Его и еще нескольких раненых выносят к трофейной санитарной машине. В ней удобно устроены подвесные койки.
— На этой уже не будет трясти, значит, дорога не страшна, — подбадриваю Гришу. — Держись!
Мы прощаемся.
На улице стоят машины зенитчиков. Черные стволы крупнокалиберных пулеметов нацелены в небо. Возле пулеметов пританцовывают, чтобы согреться, бойцы.
В стороне стоит автомобиль с пятнисто-зеленой будкой вместо кузова.
Подхожу. Увидев старого знакомого — майора Быкова, докладываю, что прибыл наконец.
— Как это вы сюда забрались? — удивляется, поднимая на меня усталые глаза.
Говорю ему, что сопровождал тяжело раненного Грищенко. Рассказываю о вчерашнем случае, о том, как добрался сюда с раненым.
— А по дороге, увидев вашу машину, решил зайти, ведь вы приказывали.
— Немного не вовремя, да уж если зашли… — Потом обращается к лейтенанту, чтобы тот подал аттестационные материалы.

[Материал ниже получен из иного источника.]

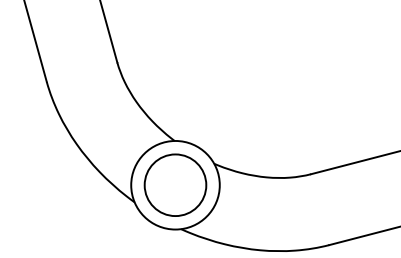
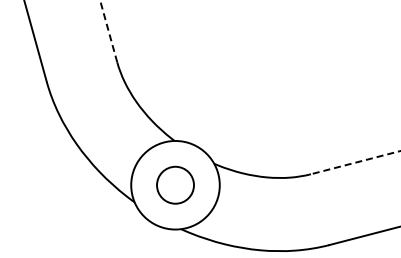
line at (108, 31): solid -> dashed
line at (355, 162): solid -> dashed
circle at (175, 185) diameter: 62 px -> 37 px
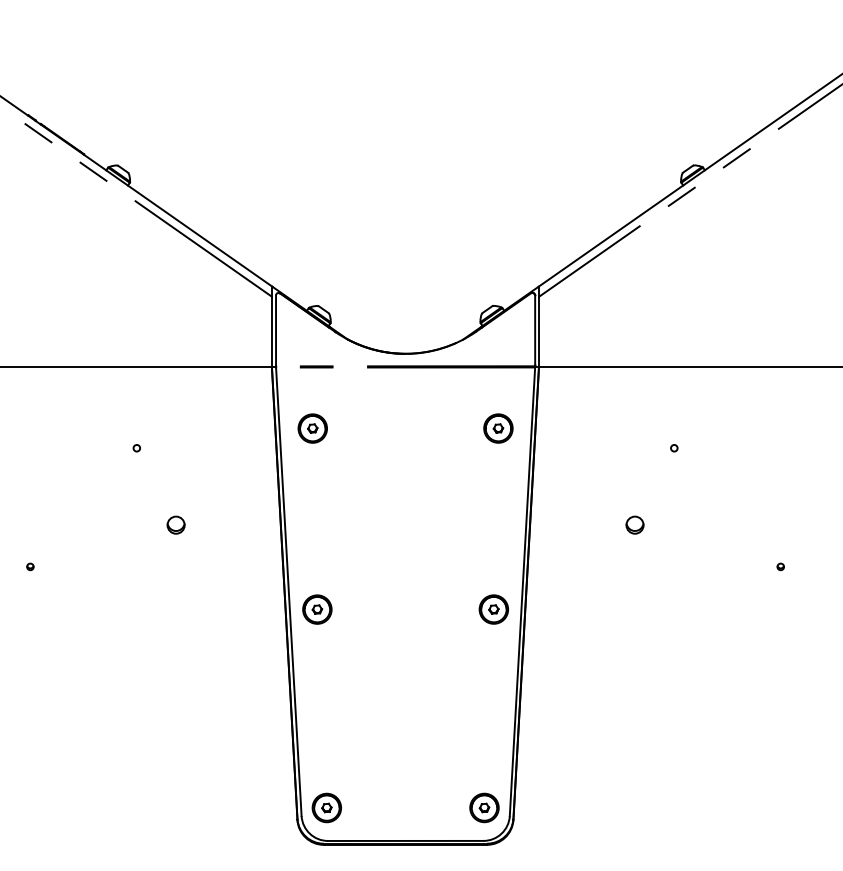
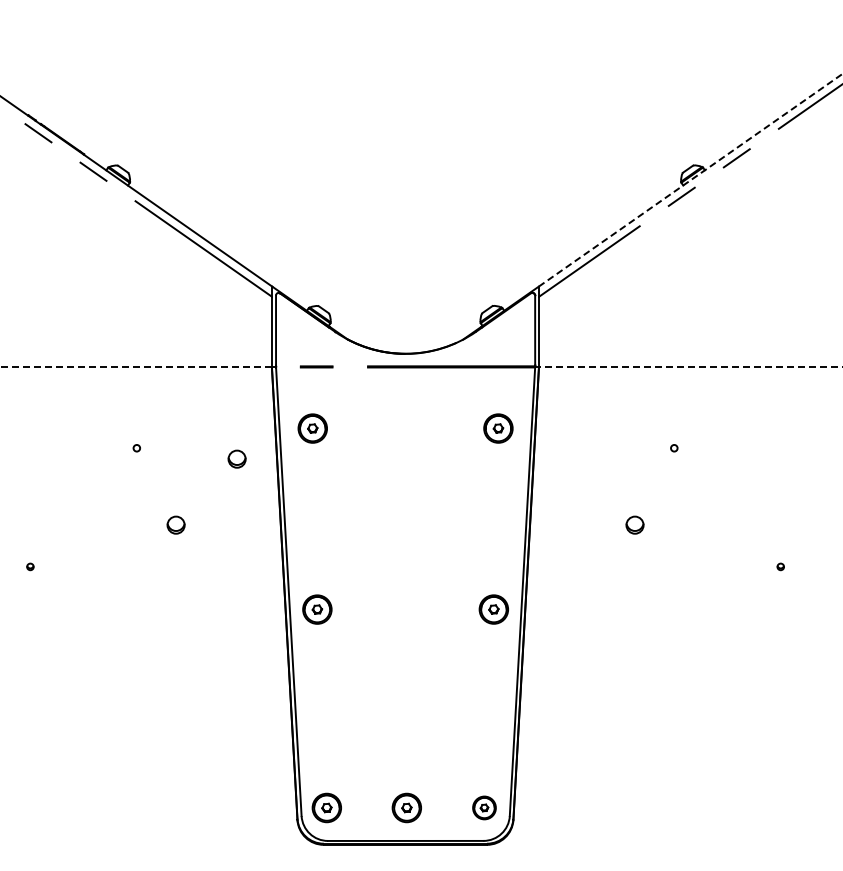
line at (690, 180): solid -> dashed
line at (136, 367): solid -> dashed
line at (690, 367): solid -> dashed
part at (236, 458): none -> present
part at (406, 807): none -> present
part at (484, 807) size: 31x32 px -> 25x26 px
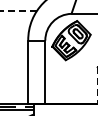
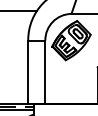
line at (18, 11): dashed -> solid
line at (97, 86): dashed -> solid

Держа в руках папку с бумагами, говорит: — Есть такая мысль, чтобы вас, товарищ Стародуб, аттестовать на младшего лейтенанта.
Я удивлен: чего-чего, а этого никак не ожидал.

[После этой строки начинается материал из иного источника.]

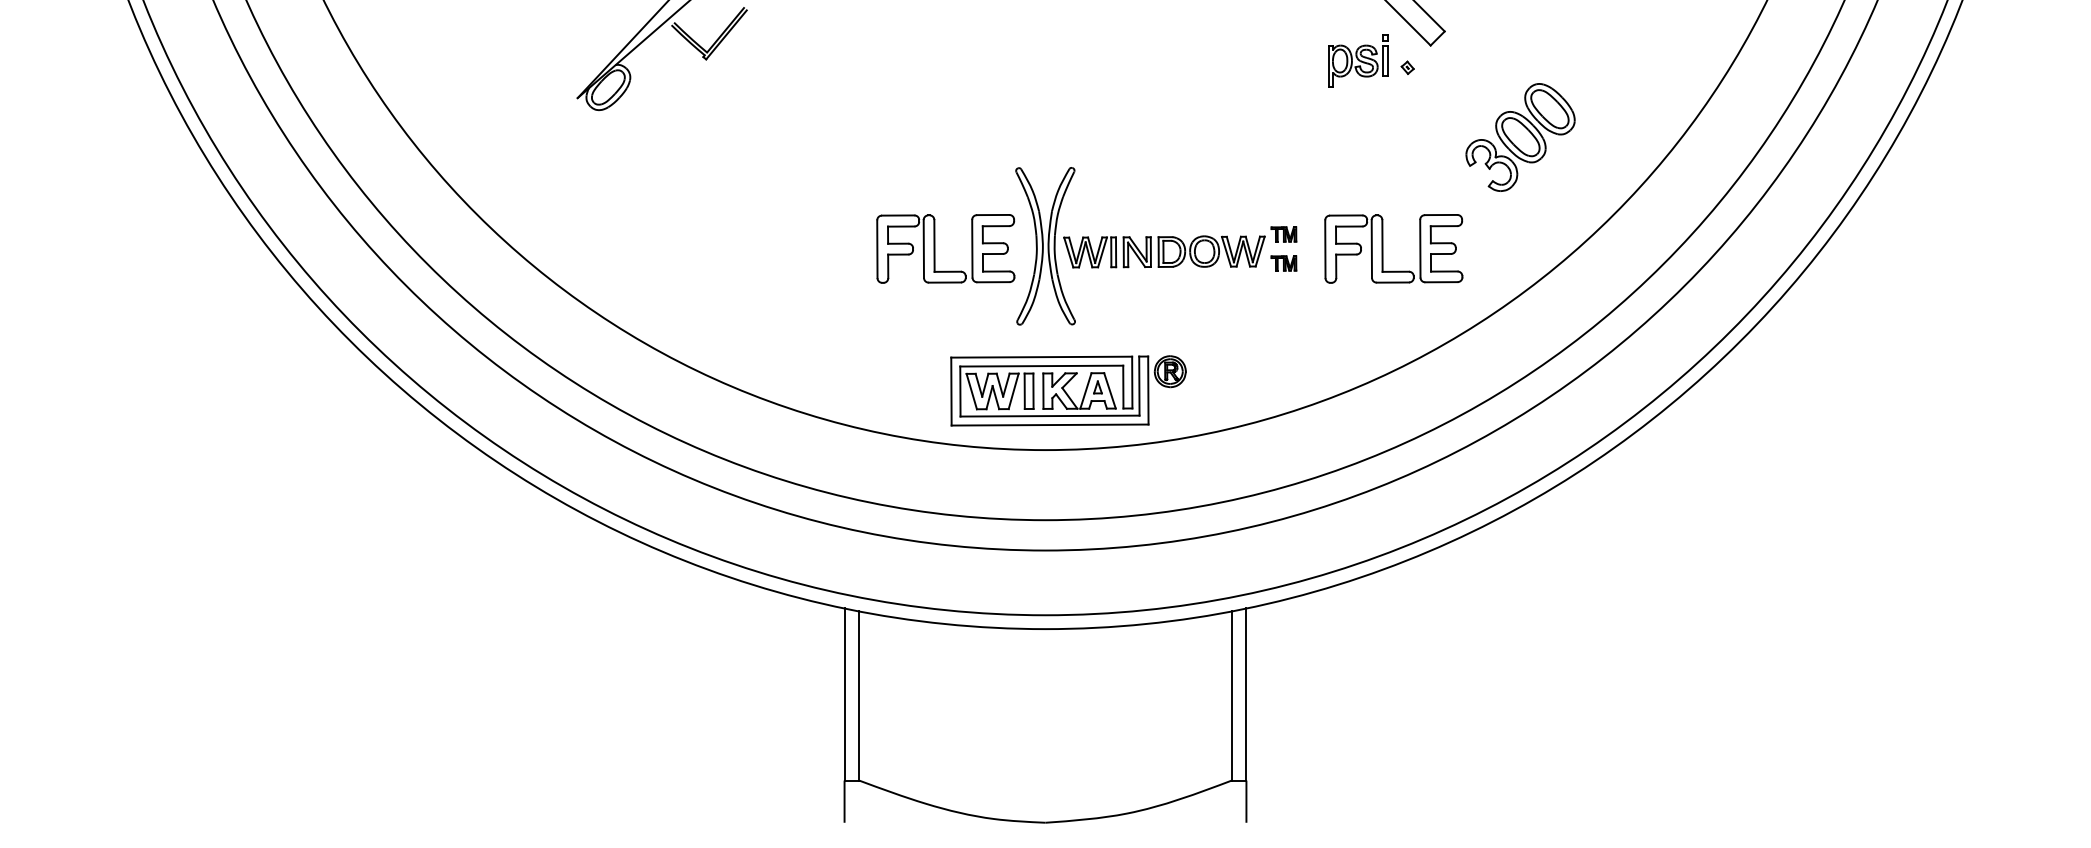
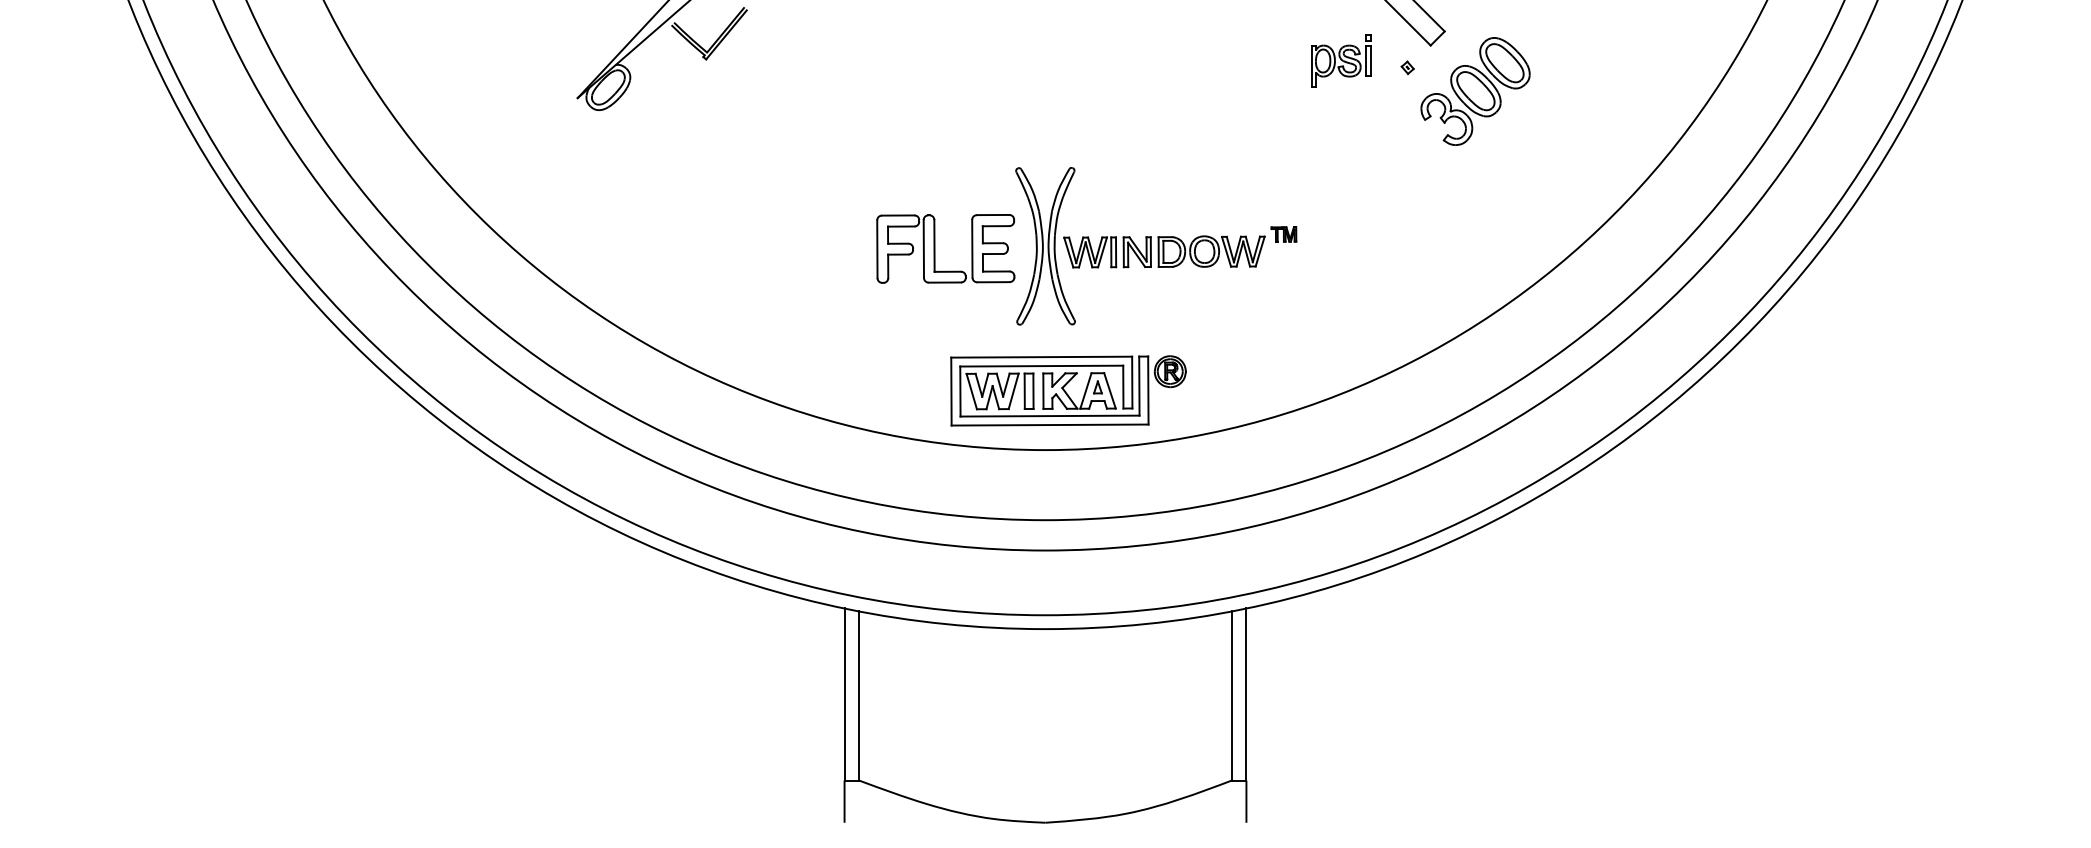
part at (1358, 60) position: (1358, 60) -> (1341, 60)
part at (1520, 137) position: (1520, 137) -> (1475, 91)
part at (1383, 248): present -> none
part at (1283, 263): present -> none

— Я же недостаточно подготовлен, товарищ майор. Люди кончают специальные училища. А я……
— Ничего, — говорит Быков. — Вы имеете среднее образование, немалый боевой опыт. Надо будет хорошенько выучить устав, разобраться в оружии, что имеется в батальоне. А пока что надо заполнить анкету и написать автобиографию.
— Так писать же некогда.
Взглянув на часы с черным циферблатом, майор говорит:
— К сожалению, это верно. Сейчас двинемся.
— Разрешите тогда идти.
— Хорошо. Идите. А уж где-нибудь в Каменец-Подольском, если будет время, я вас вызову.
В приподнятом настроении выбегаю из помещения. Колонна уже в сборе. Спешу к танкам, выстраивающимся впереди колонны. Усаживаюсь на жалюзи.

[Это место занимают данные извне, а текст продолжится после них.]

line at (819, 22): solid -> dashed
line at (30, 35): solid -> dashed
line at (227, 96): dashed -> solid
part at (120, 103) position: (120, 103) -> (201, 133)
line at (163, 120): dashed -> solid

Десантник свое место знает.
ДЫХАНИЕ ВЕСНЫ
I
Петр Чопик редко предается воспоминаниям: деятельным натурам некогда этим заниматься, да и времени на это воинским уставом не предусмотрено.
Но как-то после длительного тяжелого марша, когда мы попадали в березняке на пожухлые, влажные листья, Петр сказал:
— Вот так, Юра, всегда: как только попада́ю в лес, сразу же вспоминаю село. Меня, еще маленького, несколько раз отвозили туда на лето к бабушке. Леса там, под Одессой, нет. Но у бабушки был старый запущенный сад с густыми зарослями вишняка. Мне тогда он казался лесом. Густой такой, что и света не видно. Даже сердце замирало в ожидании какого-то чуда.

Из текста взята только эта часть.